▸ Dataset excerpts
++++

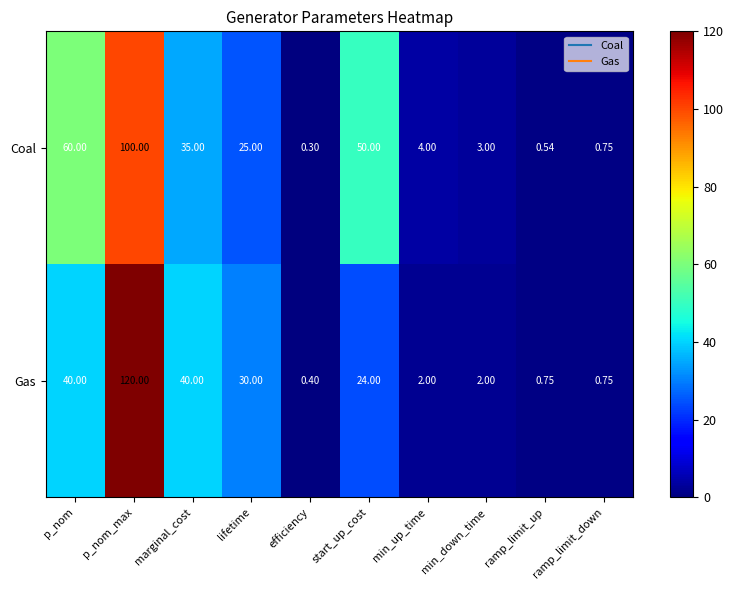

What is the difference between the highest and lowest values at ramp_limit_up?

0.2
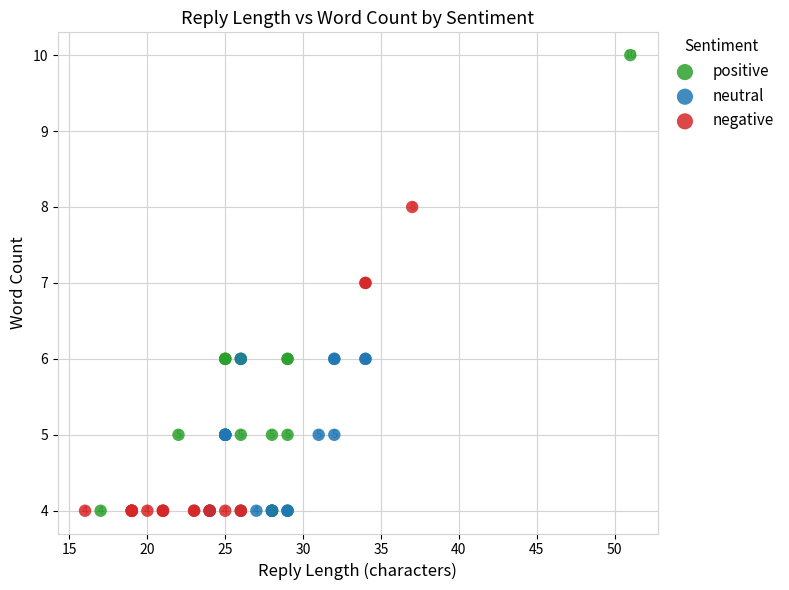

Which series has the widest spread of Y values?

positive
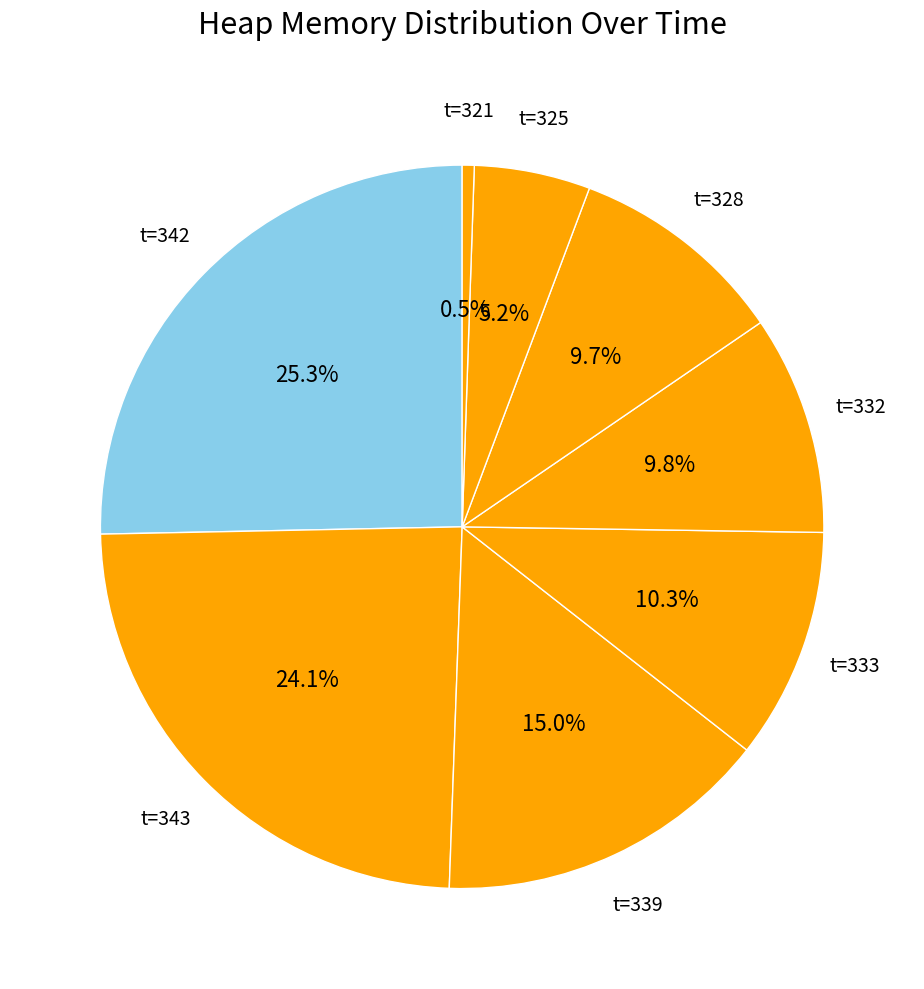

What is the ratio of the value at t=332 to the value at t=343?

0.4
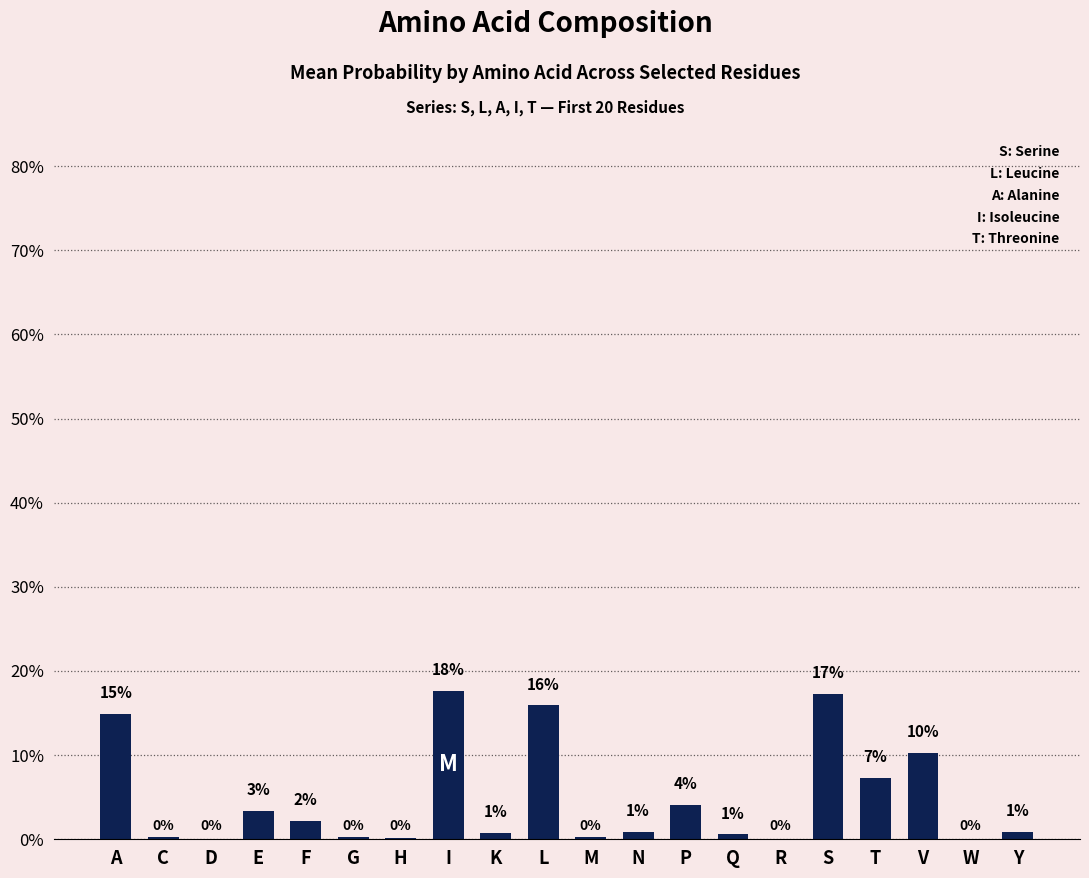

The chart shows a value of 0.0 at T. True or false?

False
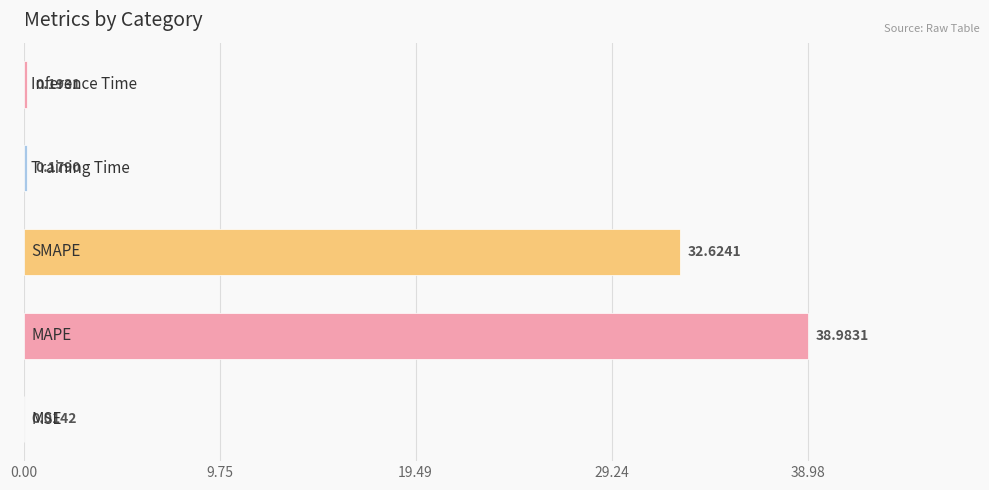

What is the sum of all values?

72.0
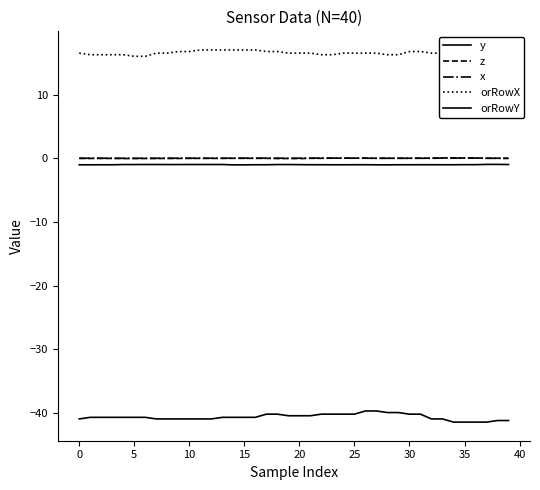

What is the total value across all series at 19?

-25.0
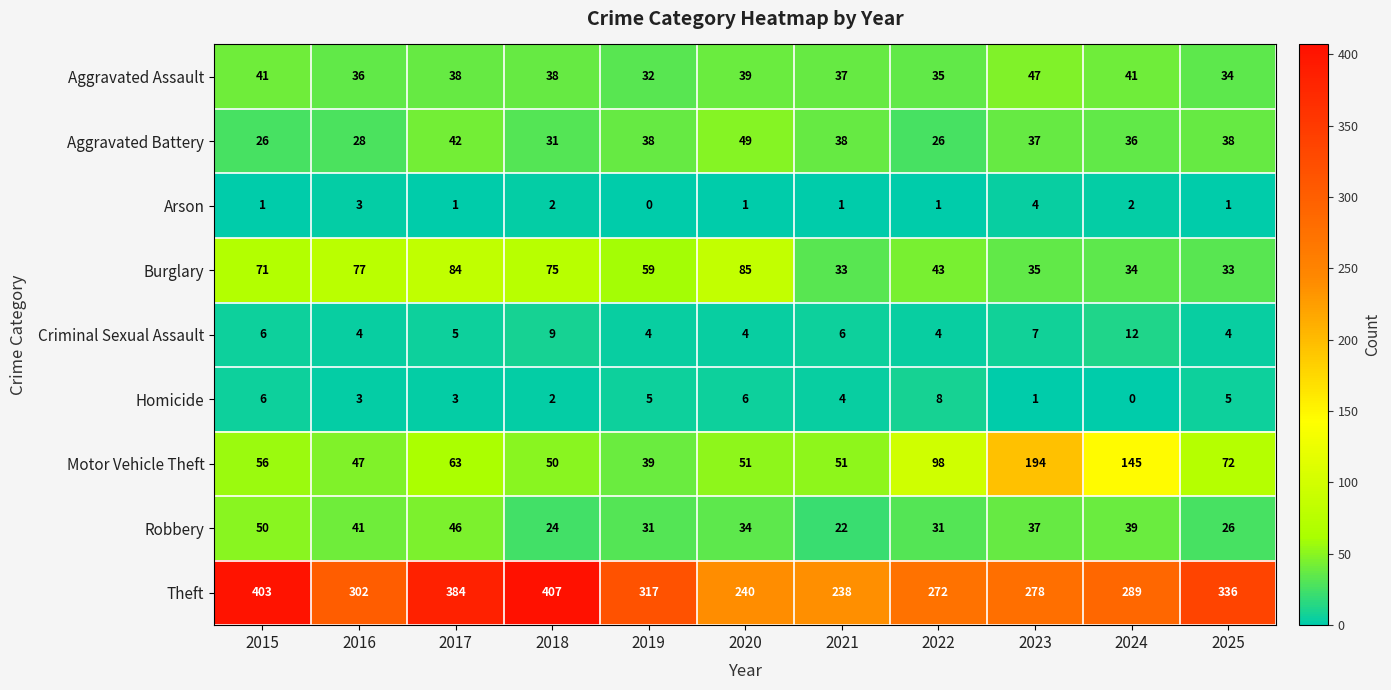

List the series in order of their peak value, highest first.

Theft, Motor Vehicle Theft, Burglary, Robbery, Aggravated Battery, Aggravated Assault, Criminal Sexual Assault, Homicide, Arson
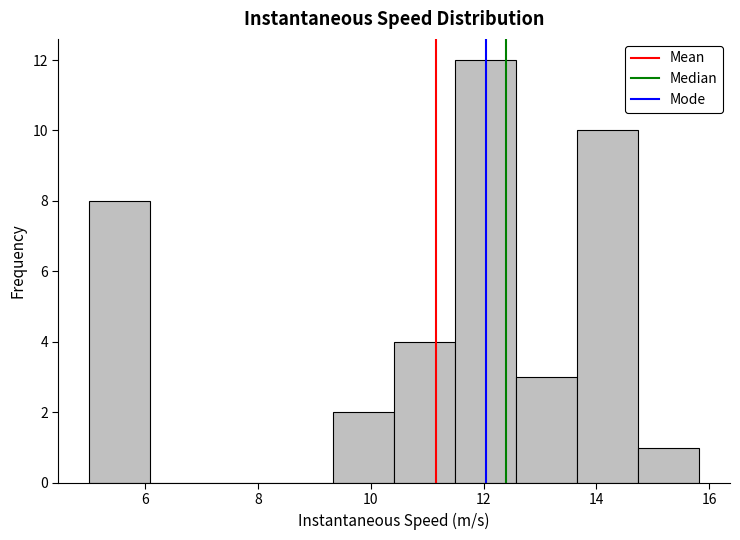

Over which range of the x-axis is the bar tallest?

11.4 to 12.6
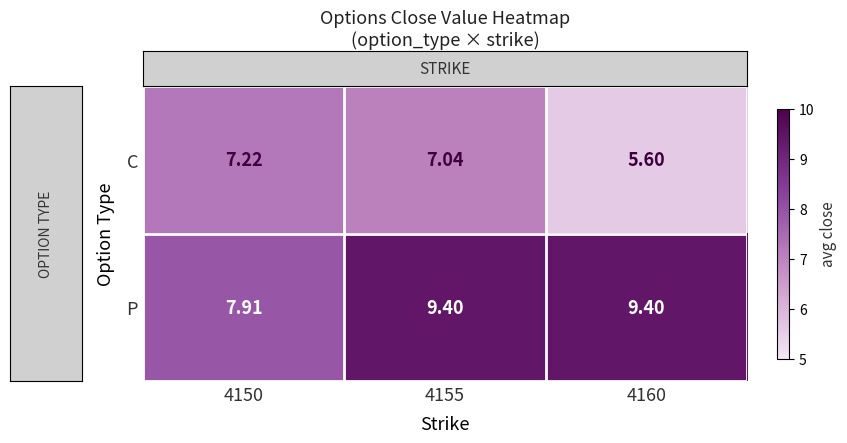

Which series has the largest range (max minus min)?

C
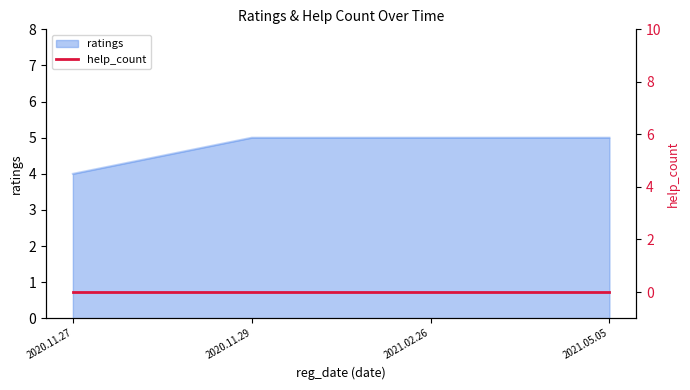

True or false: the data has more than 2 interior local peaks.

False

++++

Rewrite all the rows with every occurrence of "series" swapped for "trace", keeping everything else unchanged and omitting the pictures.

▸ Expected answer
What is the difference between the highest and lowest values at ramp_limit_up?

0.2

Which trace has the widest spread of Y values?

positive

What is the ratio of the value at t=332 to the value at t=343?

0.4

The chart shows a value of 0.0 at T. True or false?

False

What is the sum of all values?

72.0

What is the total value across all trace at 19?

-25.0

List the trace in order of their peak value, highest first.

Theft, Motor Vehicle Theft, Burglary, Robbery, Aggravated Battery, Aggravated Assault, Criminal Sexual Assault, Homicide, Arson

Over which range of the x-axis is the bar tallest?

11.4 to 12.6

Which trace has the largest range (max minus min)?

C

True or false: the data has more than 2 interior local peaks.

False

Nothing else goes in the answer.